Они пересекли озерную гладь, отделявшую павильон от дворца. Еще не ступив на лестницу, Морайя обратила внимание, что окно в ее гостиной открыто настежь.
– Кто посмел? – резко обернулась она к служанке.
– Приехал ваш сын, госпожа.
– Почему же ты мне не доложила? – укорила ее Морайя.
– Вы не велели вас тревожить, госпожа, – ответила Хаско.
– Давно он приехал?
– Уже несколько дней.
Морайя улыбнулась и погладила яшмовый ларчик, который бережно держала в руках и куда положила волшебный камень, труд стольких дней.
– Да, пожалуй, я бы не стала тебя слушать, – признала она.
Едва Морайя ступила на лестницу, как из комнат навстречу ей вышел молодой князь, поспешно сбежал по ступенькам, чтобы поклониться и поцеловать руку матери.
Однако Морайя удержала его порыв:
– Ну-ну, мальчик мой, не надо. На лестнице легко оступиться.
Все же он предложил ей руку, и вместе они вошли в просторную залу, огромные окна которой выходили на озеро.
– Я жду вас уже неделю, матушка, – сказал князь. – Право же, я не мог уехать отсюда, не повидав вас. Однако я уже и не надеялся, что вы оставите свой остров на этой неделе, и даже начал собираться. Увы, но Император дал мне лишь десять дней отпуска, после чего немедленно повелел возвратиться в Столицу.

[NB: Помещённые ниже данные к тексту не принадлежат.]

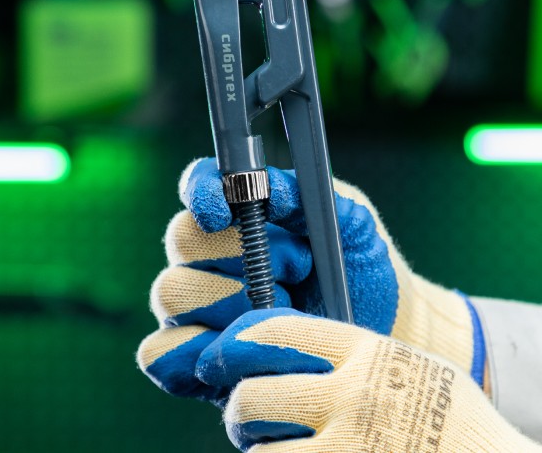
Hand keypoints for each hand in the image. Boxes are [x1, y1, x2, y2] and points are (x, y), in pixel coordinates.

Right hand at [137, 158, 484, 402]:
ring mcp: (198, 305)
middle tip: (296, 270)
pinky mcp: (197, 358)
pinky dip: (194, 353)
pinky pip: (162, 353)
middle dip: (240, 255)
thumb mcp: (352, 222)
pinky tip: (244, 354)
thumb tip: (270, 188)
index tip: (223, 210)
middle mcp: (210, 254)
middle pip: (182, 240)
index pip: (201, 183)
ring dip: (230, 304)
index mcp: (242, 210)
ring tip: (286, 313)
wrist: (379, 332)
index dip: (202, 190)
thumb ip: (312, 195)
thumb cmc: (361, 267)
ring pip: (171, 292)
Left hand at [191, 308, 541, 452]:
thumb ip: (354, 355)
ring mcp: (347, 447)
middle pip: (253, 395)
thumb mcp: (409, 367)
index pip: (277, 332)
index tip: (223, 354)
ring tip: (266, 445)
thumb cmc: (454, 420)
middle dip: (238, 408)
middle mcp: (350, 397)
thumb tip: (286, 354)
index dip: (238, 341)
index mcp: (365, 353)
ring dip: (255, 449)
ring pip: (259, 449)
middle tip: (242, 415)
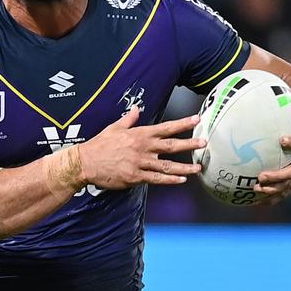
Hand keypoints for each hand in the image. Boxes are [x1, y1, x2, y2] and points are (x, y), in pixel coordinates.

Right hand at [77, 106, 204, 188]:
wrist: (86, 162)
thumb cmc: (100, 144)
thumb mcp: (114, 128)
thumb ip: (129, 119)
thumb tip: (137, 109)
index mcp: (139, 134)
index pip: (165, 127)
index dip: (182, 123)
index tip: (196, 120)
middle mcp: (143, 148)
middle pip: (171, 145)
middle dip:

– Я напишу ему письмо, – сказала Морайя. – Но расскажи лучше, как прошел поход. – Она опустилась в кресло и приказала слугам подать угощение.
Молодой князь опустился на низкую скамеечку у ее ног и, волнуясь, .принялся рассказывать о том, как он воевал в Пограничье, какие приключения пережил, с какими людьми повстречался…
Морайя почти не слушала сына; ее взгляд то и дело обращался к яшмовой шкатулке, которую она все еще держала в руках, мысли ее были далеки от рассказов о северной Границе.
– Постой, – сказала она, не в силах более терпеть. Юноша замолчал. – Мой дорогой сын! Я думала о твоем счастье… Мудрые люди говорят, что счастье мужчины создает жена.
– Матушка!.. – Молодой князь вскинул голову, лицо его залил румянец.
– Помолчи, пожалуйста, – остановила она его нетерпеливым жестом. – Выслушай меня… Я задумалась о том, чтобы подобрать тебе идеальную жену. Но как? Достойных девушек много – и красивых, и знатного происхождения. Но как понять, которая из них станет тебе верной и доброй супругой…
– Матушка… – вновь попробовал возразить юноша.
– Я же просила тебя помолчать! – вновь резко оборвала его Морайя.